EXERCISE PROMPT: Repeat the lines below exactly as written, please, from the line with "This aims to" to the line with "p.compute/compute-service is renamed", both lines included, and no others.

**********

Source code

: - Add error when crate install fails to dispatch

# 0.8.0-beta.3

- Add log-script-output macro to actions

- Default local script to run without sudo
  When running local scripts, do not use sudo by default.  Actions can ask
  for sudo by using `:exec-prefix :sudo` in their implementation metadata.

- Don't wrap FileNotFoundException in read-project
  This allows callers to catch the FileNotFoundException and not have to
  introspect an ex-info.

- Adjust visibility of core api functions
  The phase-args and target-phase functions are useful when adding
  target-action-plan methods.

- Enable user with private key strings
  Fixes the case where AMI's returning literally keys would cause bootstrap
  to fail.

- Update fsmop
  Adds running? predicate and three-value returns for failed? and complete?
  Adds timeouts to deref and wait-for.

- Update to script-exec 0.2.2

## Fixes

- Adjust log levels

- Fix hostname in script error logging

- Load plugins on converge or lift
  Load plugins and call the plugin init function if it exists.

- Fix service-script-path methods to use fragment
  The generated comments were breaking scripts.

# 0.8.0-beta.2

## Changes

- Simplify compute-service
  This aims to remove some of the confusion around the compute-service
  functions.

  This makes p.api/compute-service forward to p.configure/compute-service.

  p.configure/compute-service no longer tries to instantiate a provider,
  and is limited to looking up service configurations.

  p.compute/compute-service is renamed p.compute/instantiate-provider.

**********

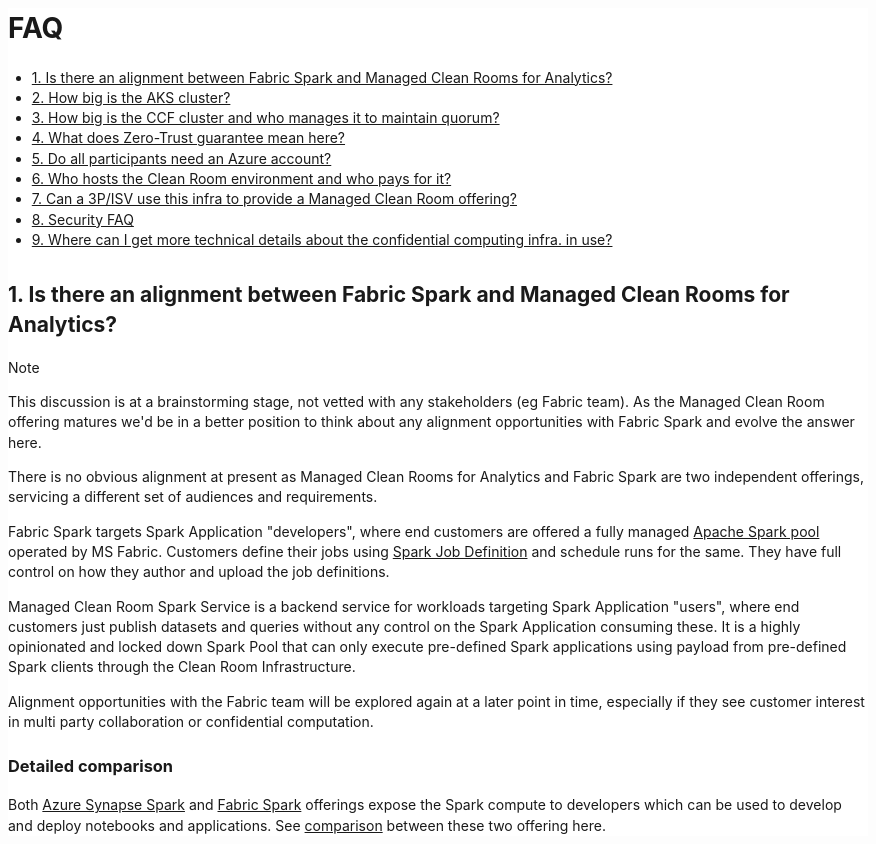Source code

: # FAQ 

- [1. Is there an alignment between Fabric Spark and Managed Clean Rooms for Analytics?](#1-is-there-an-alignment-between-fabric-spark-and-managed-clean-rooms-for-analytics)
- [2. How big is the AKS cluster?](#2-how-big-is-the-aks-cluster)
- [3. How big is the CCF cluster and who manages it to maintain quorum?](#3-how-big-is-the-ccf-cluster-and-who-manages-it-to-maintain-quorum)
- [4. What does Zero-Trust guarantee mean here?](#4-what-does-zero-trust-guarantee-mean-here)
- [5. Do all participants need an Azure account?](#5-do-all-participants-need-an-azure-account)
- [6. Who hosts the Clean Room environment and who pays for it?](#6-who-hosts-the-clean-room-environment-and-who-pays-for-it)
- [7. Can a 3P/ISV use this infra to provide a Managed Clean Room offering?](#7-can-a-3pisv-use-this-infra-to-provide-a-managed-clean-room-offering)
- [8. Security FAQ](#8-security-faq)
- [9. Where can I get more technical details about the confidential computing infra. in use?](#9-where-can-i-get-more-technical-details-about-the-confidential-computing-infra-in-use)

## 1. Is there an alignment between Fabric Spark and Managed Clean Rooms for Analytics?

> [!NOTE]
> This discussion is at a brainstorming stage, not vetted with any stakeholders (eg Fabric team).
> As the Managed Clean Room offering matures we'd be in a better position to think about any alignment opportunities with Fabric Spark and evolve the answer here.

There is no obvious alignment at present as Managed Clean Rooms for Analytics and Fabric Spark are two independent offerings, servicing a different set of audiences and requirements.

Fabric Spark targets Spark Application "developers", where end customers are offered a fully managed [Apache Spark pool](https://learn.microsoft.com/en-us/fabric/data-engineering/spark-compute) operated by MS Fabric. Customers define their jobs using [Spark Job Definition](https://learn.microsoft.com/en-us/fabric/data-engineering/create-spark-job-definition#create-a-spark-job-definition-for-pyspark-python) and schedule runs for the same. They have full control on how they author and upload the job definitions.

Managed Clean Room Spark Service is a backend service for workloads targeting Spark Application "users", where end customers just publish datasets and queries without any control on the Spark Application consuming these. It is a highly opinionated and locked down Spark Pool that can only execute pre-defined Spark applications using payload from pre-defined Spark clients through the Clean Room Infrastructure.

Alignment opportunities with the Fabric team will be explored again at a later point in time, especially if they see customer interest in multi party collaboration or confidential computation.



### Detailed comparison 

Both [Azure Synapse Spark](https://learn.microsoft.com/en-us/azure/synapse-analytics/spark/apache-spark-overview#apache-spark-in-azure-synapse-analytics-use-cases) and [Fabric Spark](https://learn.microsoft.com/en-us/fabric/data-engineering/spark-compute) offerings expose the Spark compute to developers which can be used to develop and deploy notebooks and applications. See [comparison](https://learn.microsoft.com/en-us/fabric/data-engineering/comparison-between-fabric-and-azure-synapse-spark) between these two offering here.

**********

EXPECTED ANSWER:
  This aims to remove some of the confusion around the compute-service
  functions.

  This makes p.api/compute-service forward to p.configure/compute-service.

  p.configure/compute-service no longer tries to instantiate a provider,
  and is limited to looking up service configurations.

  p.compute/compute-service is renamed p.compute/instantiate-provider.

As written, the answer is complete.